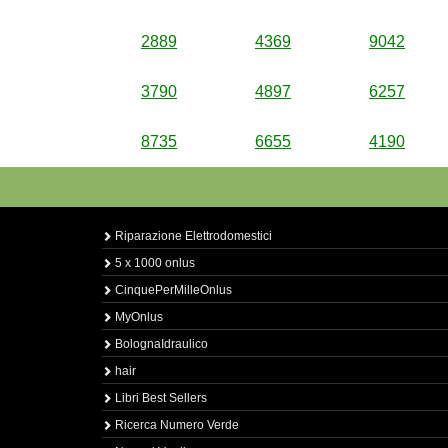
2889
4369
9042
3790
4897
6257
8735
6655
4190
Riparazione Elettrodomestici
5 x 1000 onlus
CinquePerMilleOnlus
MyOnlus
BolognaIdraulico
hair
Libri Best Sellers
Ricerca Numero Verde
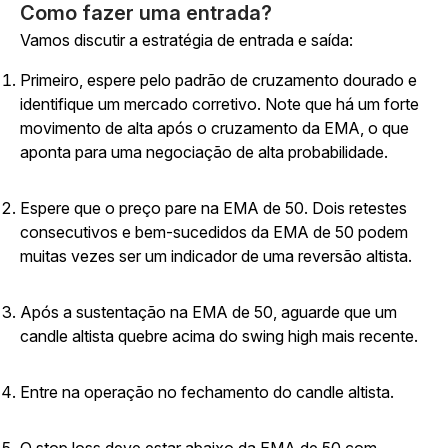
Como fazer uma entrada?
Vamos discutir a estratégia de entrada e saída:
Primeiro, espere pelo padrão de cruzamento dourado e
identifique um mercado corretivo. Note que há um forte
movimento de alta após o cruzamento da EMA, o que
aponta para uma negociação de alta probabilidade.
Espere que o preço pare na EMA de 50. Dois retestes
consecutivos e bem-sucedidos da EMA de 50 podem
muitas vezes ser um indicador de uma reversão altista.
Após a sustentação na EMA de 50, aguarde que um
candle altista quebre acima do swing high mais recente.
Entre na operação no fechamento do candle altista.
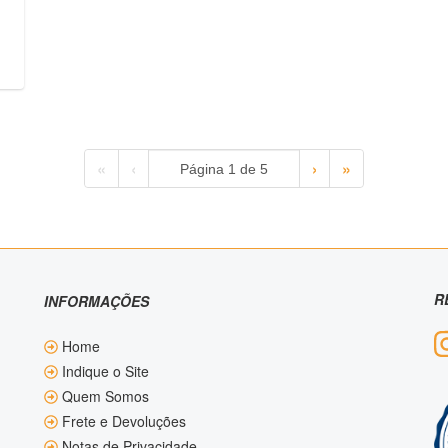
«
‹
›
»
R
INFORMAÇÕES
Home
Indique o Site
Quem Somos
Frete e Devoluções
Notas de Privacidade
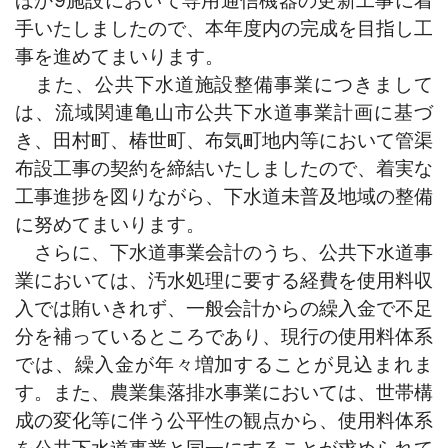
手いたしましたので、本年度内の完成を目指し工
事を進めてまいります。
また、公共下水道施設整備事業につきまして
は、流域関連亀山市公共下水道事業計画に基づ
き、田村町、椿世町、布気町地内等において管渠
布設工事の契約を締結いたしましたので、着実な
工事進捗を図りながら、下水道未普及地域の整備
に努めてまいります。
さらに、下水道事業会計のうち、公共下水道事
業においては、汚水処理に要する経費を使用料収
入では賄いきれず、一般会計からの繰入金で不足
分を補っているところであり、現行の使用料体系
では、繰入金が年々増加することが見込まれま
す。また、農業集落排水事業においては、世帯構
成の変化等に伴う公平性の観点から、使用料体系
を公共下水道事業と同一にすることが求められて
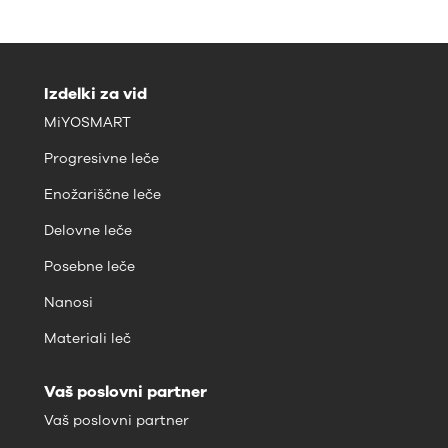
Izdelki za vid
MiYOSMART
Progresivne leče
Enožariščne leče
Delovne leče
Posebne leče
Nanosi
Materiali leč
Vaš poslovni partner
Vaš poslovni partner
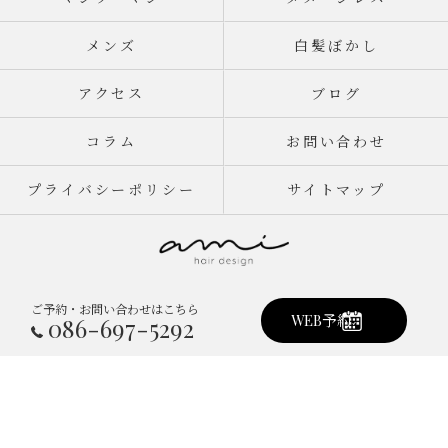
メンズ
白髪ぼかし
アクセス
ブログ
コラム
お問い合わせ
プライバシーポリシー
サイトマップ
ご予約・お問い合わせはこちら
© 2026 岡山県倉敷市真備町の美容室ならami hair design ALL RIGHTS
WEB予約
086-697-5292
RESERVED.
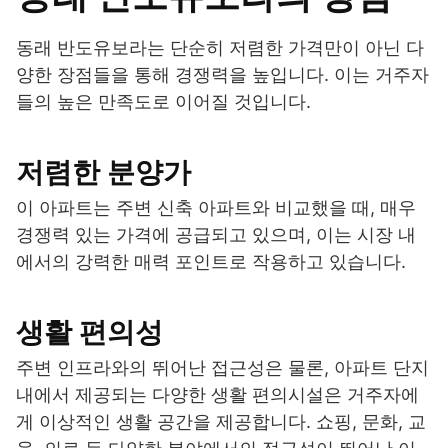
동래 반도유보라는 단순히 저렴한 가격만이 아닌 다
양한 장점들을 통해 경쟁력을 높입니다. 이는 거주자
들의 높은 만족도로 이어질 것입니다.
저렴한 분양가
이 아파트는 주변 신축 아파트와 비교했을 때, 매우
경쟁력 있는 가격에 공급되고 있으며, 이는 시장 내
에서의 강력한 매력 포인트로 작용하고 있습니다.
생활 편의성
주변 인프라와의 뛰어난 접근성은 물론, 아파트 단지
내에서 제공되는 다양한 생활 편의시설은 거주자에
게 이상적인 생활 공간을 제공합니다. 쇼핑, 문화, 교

==

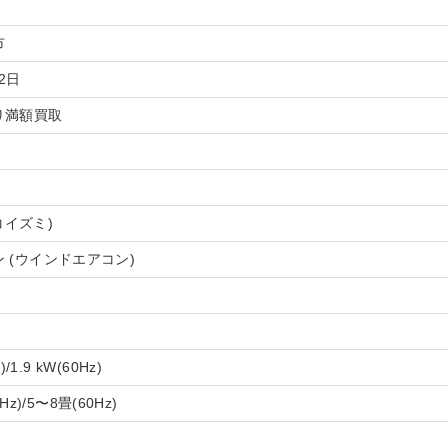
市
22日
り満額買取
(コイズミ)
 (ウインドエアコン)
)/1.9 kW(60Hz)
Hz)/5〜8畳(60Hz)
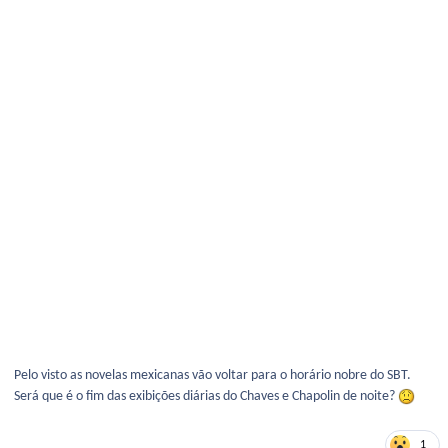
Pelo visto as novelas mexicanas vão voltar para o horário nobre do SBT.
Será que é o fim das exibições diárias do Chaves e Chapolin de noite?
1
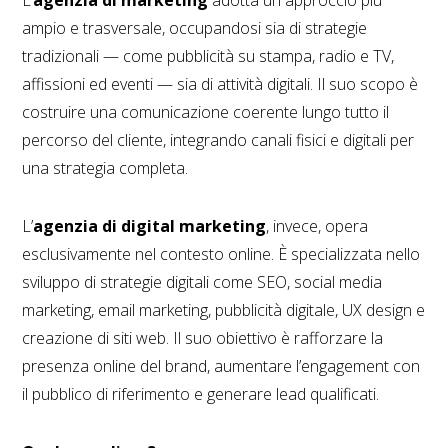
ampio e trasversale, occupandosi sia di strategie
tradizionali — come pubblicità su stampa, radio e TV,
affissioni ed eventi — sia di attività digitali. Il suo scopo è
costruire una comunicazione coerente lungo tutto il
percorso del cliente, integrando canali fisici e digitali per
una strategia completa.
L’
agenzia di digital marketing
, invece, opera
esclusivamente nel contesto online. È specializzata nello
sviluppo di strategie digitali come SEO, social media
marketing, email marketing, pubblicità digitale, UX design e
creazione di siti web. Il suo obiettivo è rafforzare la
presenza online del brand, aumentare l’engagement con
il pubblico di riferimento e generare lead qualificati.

Assignment:
State how many lines in the records contain the string "entrada", where case counts. Reply with the number alone.

Reply:
2